Similarly, a trader who is not doing well mentally will not perform well. For example, if you are going through a difficult breakup, chances are that you will be spending a lot of time thinking about it. This will make it difficult for you to conduct adequate analysis that is important for your trading. The same is true if you have huge outstanding debts or if you have just lost a loved one. Therefore, before you start trading, you should always ensure that you are doing well emotionally.
Another way to look at psychology in trading is how you deal with losses. The financial market always moves up and down and traders always lose money. This includes the best traders in the world. The challenge is how you deal with your losing trades.
For example, if you lose 15% of your account, how would you react? Since these types of losses do happen, you should be at a good position to move on without exposing yourself to risks.
A common mistake people do is to open an opposite trade after making a big loss. For example, if the EUR/USD pair is trading at 1.1200, you can placed a long trade expecting it to move to 1.1250. If the trade goes down and reaches a low of 1.1160, you can be tempted to end it and open an opposite trade. Since you will open such a trade without doing any analysis, chances are that you will end up losing money.

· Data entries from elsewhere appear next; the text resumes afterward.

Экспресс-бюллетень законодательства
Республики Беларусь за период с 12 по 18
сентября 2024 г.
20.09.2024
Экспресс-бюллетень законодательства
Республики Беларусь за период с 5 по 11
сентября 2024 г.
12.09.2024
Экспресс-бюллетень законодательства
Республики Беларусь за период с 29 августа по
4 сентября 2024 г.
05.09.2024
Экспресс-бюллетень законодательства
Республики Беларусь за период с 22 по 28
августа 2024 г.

There are a few ways of preventing this scenario. First, you should always use a low leverage ratio. This will help you reduce the amounts of losses you are exposed to. Second, you should calculate your risk tolerance ratio. After this, you should place a stop loss at the risk tolerance level. For example, if you have a $10,000 account and your tolerance ratio is a third, you should place the stop loss at the $300. This means that you will be comfortable to lose $300 per trade. Third, you should ensure that trading does not dominate your life. By this I mean that you should always have your free time to reflect, read, watch, play, and hang out with your family. Being active will help you improve your trading and ease your pressure when trading.